Belittled Magazine: Thirty years after the Sokal affair
Bruce Robbins, a former coeditor of Social Text, reflects on the Sokal affair nearly 30 years later, examining the journal's complex relationship with politics, elitism, and intellectual standards. The article critiques how academic debates over 'constructionism' and the media's framing resonate with contemporary culture wars, particularly university responses to current protests. It's a sharp, personal retrospective offering insights into academic integrity and the ever-shifting landscape of political engagement.
The Lowdown
Nearly three decades after the infamous Sokal affair, Bruce Robbins, a coeditor of Social Text at the time, offers a retrospective on the journal's survival and the enduring legacy of the hoax. He unpacks the layers of academic and political debate ignited by the physicist Alan Sokal's deliberately nonsensical submission, drawing parallels to today's culture wars and the concept of elitism.
- The article recounts Social Text's resilience post-hoax, attributing its survival to prior strong work and the era's intense culture war pressures that fostered loyalty.
- It re-examines "constructionism," arguing that its 1960s/70s political utility—denaturalizing categories like race and gender—was often misunderstood or hyperextended.
- Robbins discusses the journal's identity as a "little magazine," initially an organ of the left, contrasting it with Lionel Trilling's views on elitism and cultivated publics.
- The piece highlights a reversal in how "elitism" is weaponized, shifting from critiques of entrenched power structures to targeting expertise and education itself, particularly in the context of conservative attacks on universities.
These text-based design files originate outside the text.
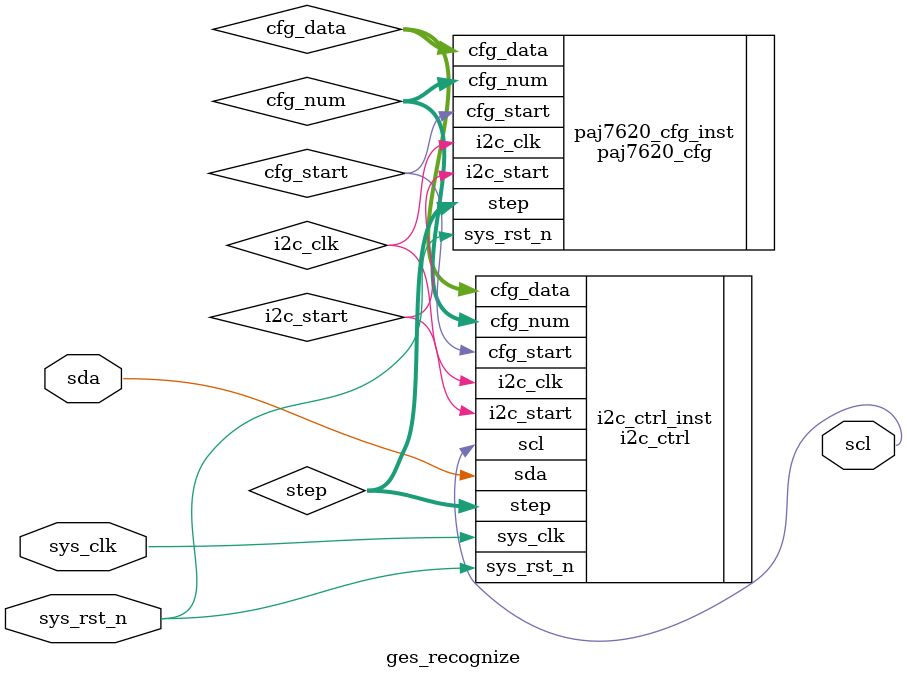
<source format=v>
module ges_recognize(
    input   wire sys_clk    ,
    input   wire sys_rst_n  ,
    
    output  wire scl        ,
    inout   wire sda
);
wire [2: 0]     step        ;
wire [5: 0]     cfg_num     ;
wire [15: 0]    cfg_data    ;
wire            cfg_start   ;
wire            i2c_clk     ;
wire            i2c_start   ;

paj7620_cfg paj7620_cfg_inst(
.i2c_clk        (i2c_clk    ),
.sys_rst_n      (sys_rst_n  ),
.cfg_start      (cfg_start  ),
.step           (step       ),

.cfg_num        (cfg_num    ),
.cfg_data       (cfg_data   ),
.i2c_start      (i2c_start  )
);
i2c_ctrl    i2c_ctrl_inst(
.sys_clk        (sys_clk    ),
.sys_rst_n      (sys_rst_n  ),
.i2c_start      (i2c_start  ),
.cfg_num        (cfg_num    ),
.cfg_data       (cfg_data   ),

.cfg_start      (cfg_start  ),
.step           (step       ),
.i2c_clk        (i2c_clk    ),
.scl            (scl        ),
.sda            (sda        )


);
endmodule
</source>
- It recalls the media's sensationalist coverage of the Sokal affair, likening Social Text to the emperor with no clothes, and critiques how journalists often align with "common sense" against academic jargon.
- Robbins details internal Social Text debates, including his failed attempts to publish Sokal's 'Afterword' and an essay on Richard Rorty, revealing a preference for ideological purity over broader engagement.
- He surprisingly reveals a collaboration with Sokal in 2002 on an "Open Letter of American Jews" critiquing Israeli occupation, demonstrating that common ground can exist despite past ideological battles.
- The author acknowledges Social Text's unintended role as a "gatekeeper" and the "left-wing glee" at its exposure, suggesting it alienated some who viewed it as part of the establishment.
- Finally, Robbins connects these historical debates to current events, criticizing university administrations (e.g., Columbia, NYU) for their responses to Gaza protests, which he sees as a submission to moneyed elites and a failure to uphold intellectual standards and academic freedom.
The piece concludes by asserting that the academy, much like little magazines, is no longer a refuge from political interference, and calls for vigilance against the erosion of intellectual standards in the face of contemporary political pressures.